Exercise: Can you update the data below by changing every "pie" to "donut" and leaving everything else the same? Leave out the pictures when you give the data back.

Items listed in a dataset:

BEGIN

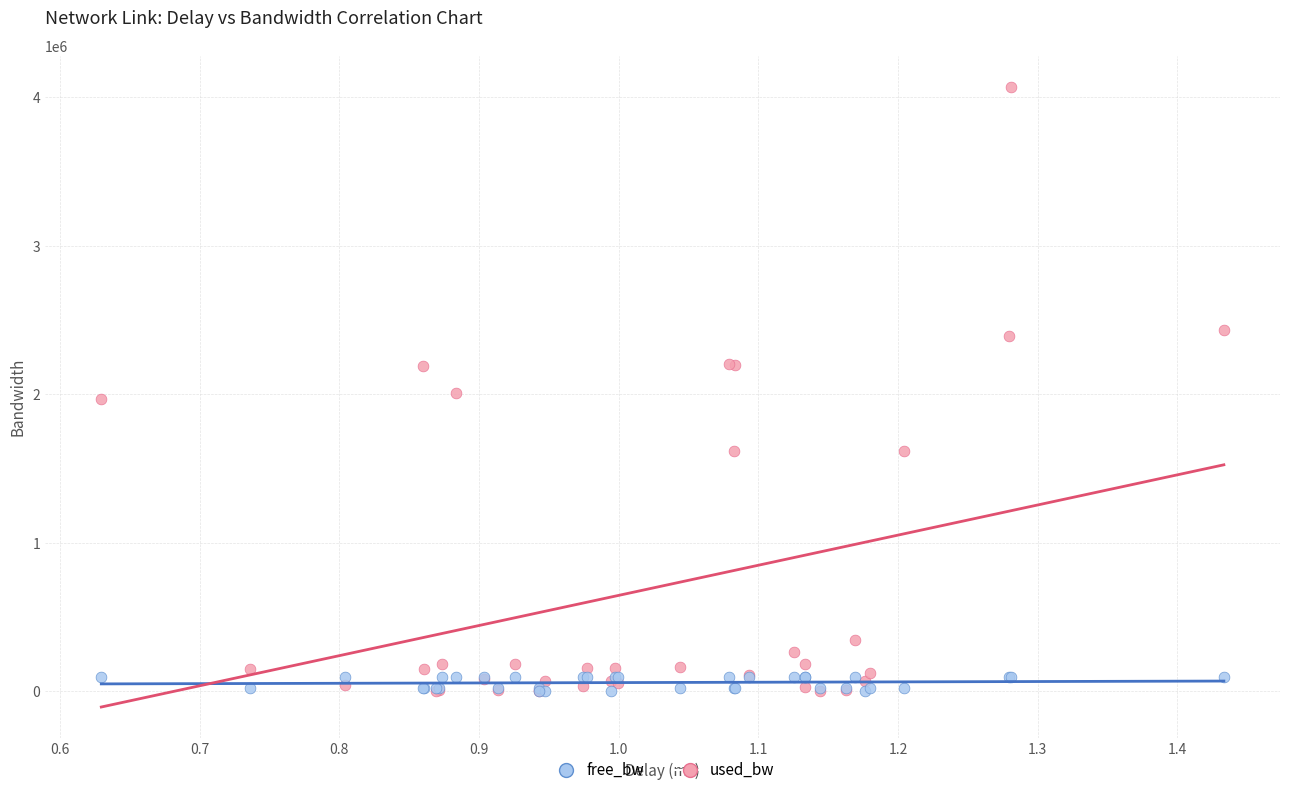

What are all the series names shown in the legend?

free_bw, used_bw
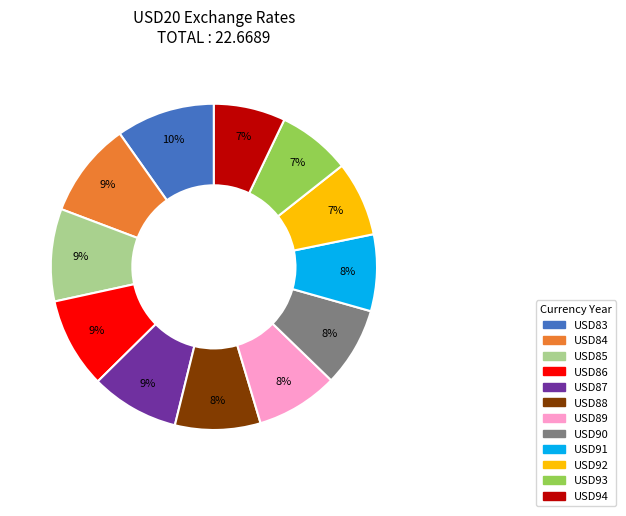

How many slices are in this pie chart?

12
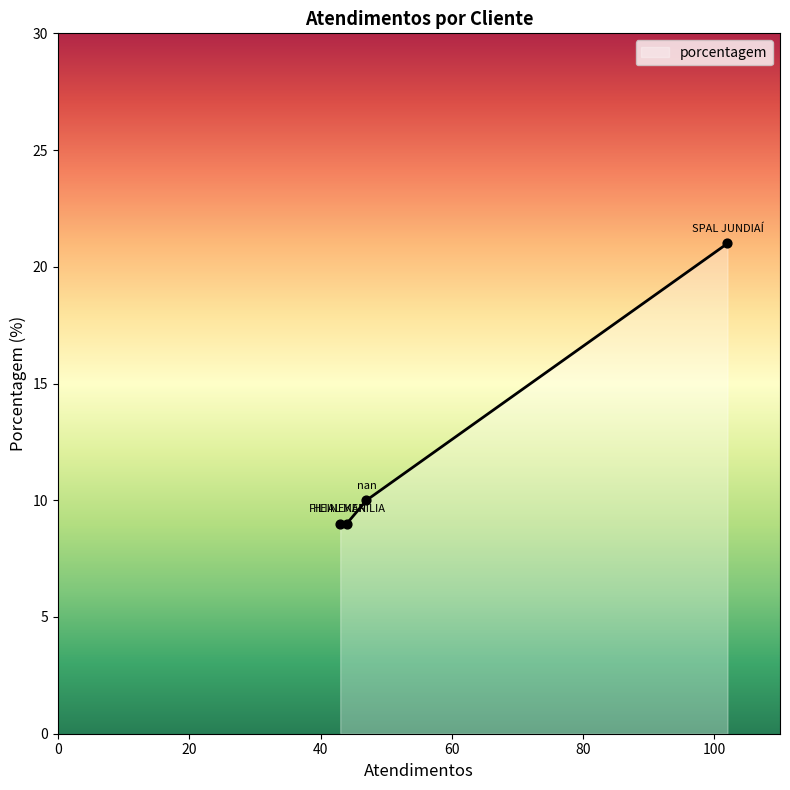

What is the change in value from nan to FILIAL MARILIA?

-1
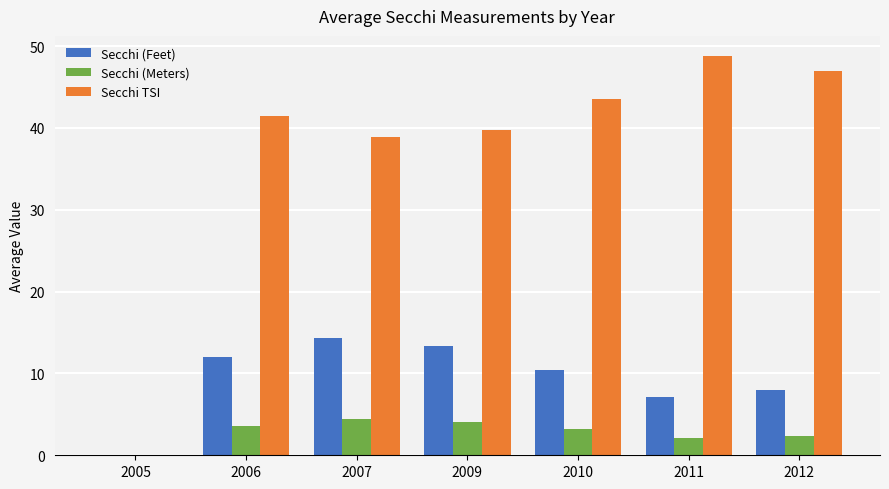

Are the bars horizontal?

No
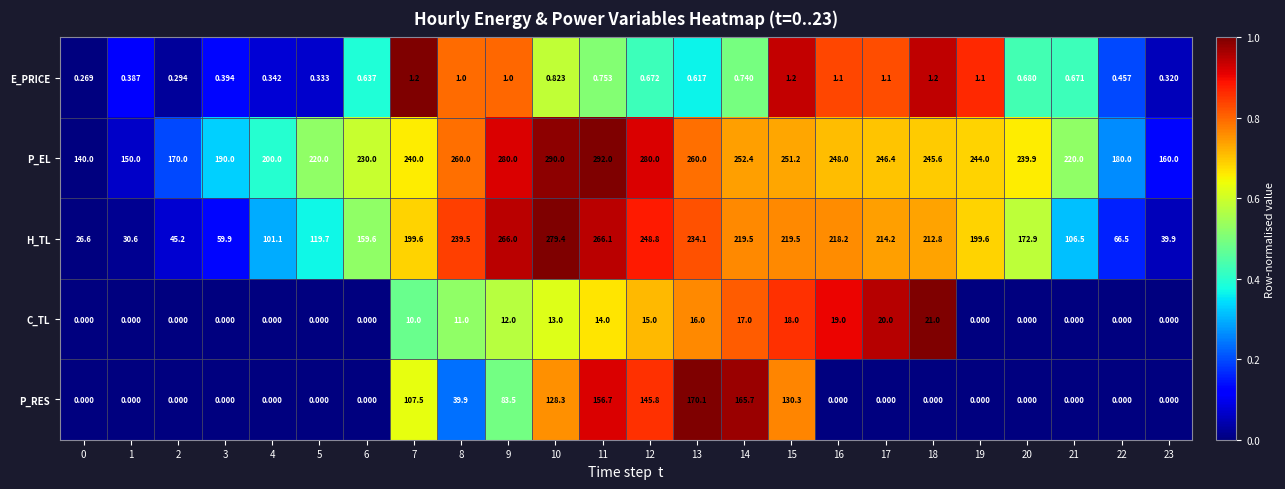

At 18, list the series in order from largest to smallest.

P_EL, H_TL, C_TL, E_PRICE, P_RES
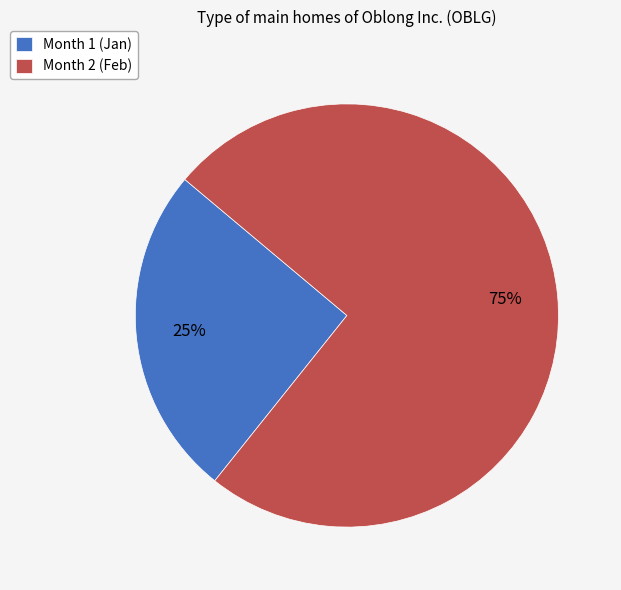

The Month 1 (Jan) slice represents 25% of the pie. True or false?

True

END

Your response:
What are all the series names shown in the legend?

free_bw, used_bw

How many slices are in this donut chart?

12

What is the change in value from nan to FILIAL MARILIA?

-1

Are the bars horizontal?

No

At 18, list the series in order from largest to smallest.

P_EL, H_TL, C_TL, E_PRICE, P_RES

The Month 1 (Jan) slice represents 25% of the donut. True or false?

True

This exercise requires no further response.